Professor of Bioinformatics at King's College London

Timothy John Phillip Hubbard is a Professor of Bioinformatics at King's College London, Head of Genome Analysis at Genomics England and Honorary Faculty at the Wellcome Trust Sanger Institute in Cambridge, UK. From 1 March 2024, Hubbard became the director of Europe's Life Science Data Infrastructure ELIXIR.

==Education==
Hubbard was educated at the University of Cambridge where he was awarded a Bachelor of Arts degree in Natural Sciences (Biochemistry) in 1985. He went on to do research in protein design in the Department of Crystallography, Birkbeck College, London where he was awarded a PhD in 1988 for research supervised by Tom Blundell.

==Research and career==
Hubbard's research interests are in Bioinformatics, Computational biology and Genome Informatics. During his tenure at WTSI he supervised several successful PhD students to completion in these areas of research.

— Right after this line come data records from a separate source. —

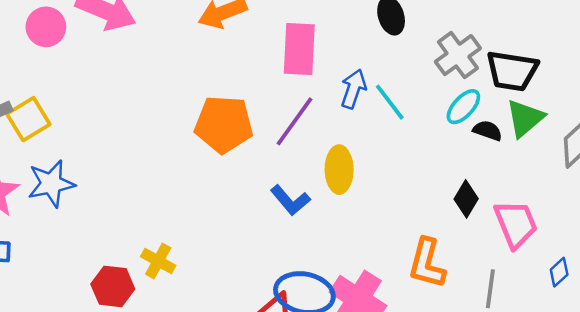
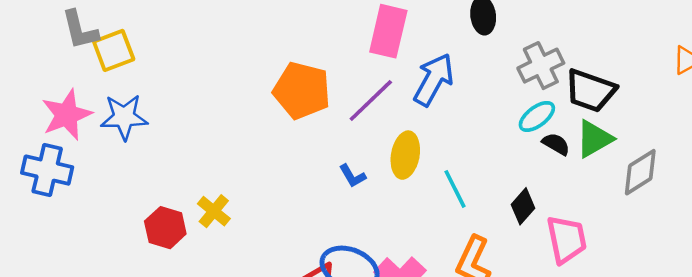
blue arrow: (353, 89) -> (434, 80), size x1.4
cyan line: (390, 102) -> (455, 189), moved
blue L-shape: (290, 200) -> (352, 176), size x0.7

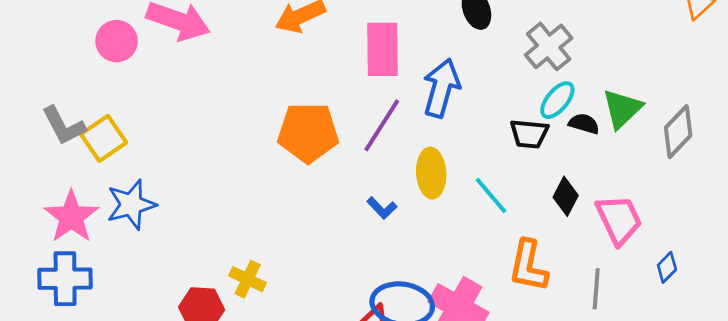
black trapezoid: (590, 91) -> (529, 134), moved, size x0.7

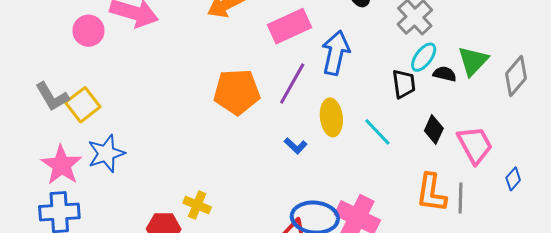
pink rectangle: (382, 49) -> (290, 26), turned 69
black trapezoid: (529, 134) -> (404, 84), turned -100
orange L-shape: (528, 266) -> (431, 193), moved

Following a postdoctoral fellowship at the Protein Engineering Research Institute in Osaka under the EU scientific training program in Japan (1989-90) he returned to Cambridge becoming a Zeneca Fellow at the Medical Research Council (MRC), Centre for Protein Engineering. In 1997 he joined the Wellcome Trust Sanger Institute to become Head of Human Genome Analysis. Tim was Head of Informatics from 2007 to 2013, when he was seconded part time as specialist advisor to NHS England, involved in delivering genomics for health programmes.

Hubbard was appointed Professor of Bioinformatics at King's in October 2013. His research has been published in leading peer reviewed scientific journals including Nature, the Journal of Molecular Biology, Nucleic Acids Research, Genome Biology, Nature Methods, Nature Reviews Cancer and Bioinformatics. His research been funded by the Medical Research Council (MRC) and the Biotechnology and Biological Sciences Research Council (BBSRC).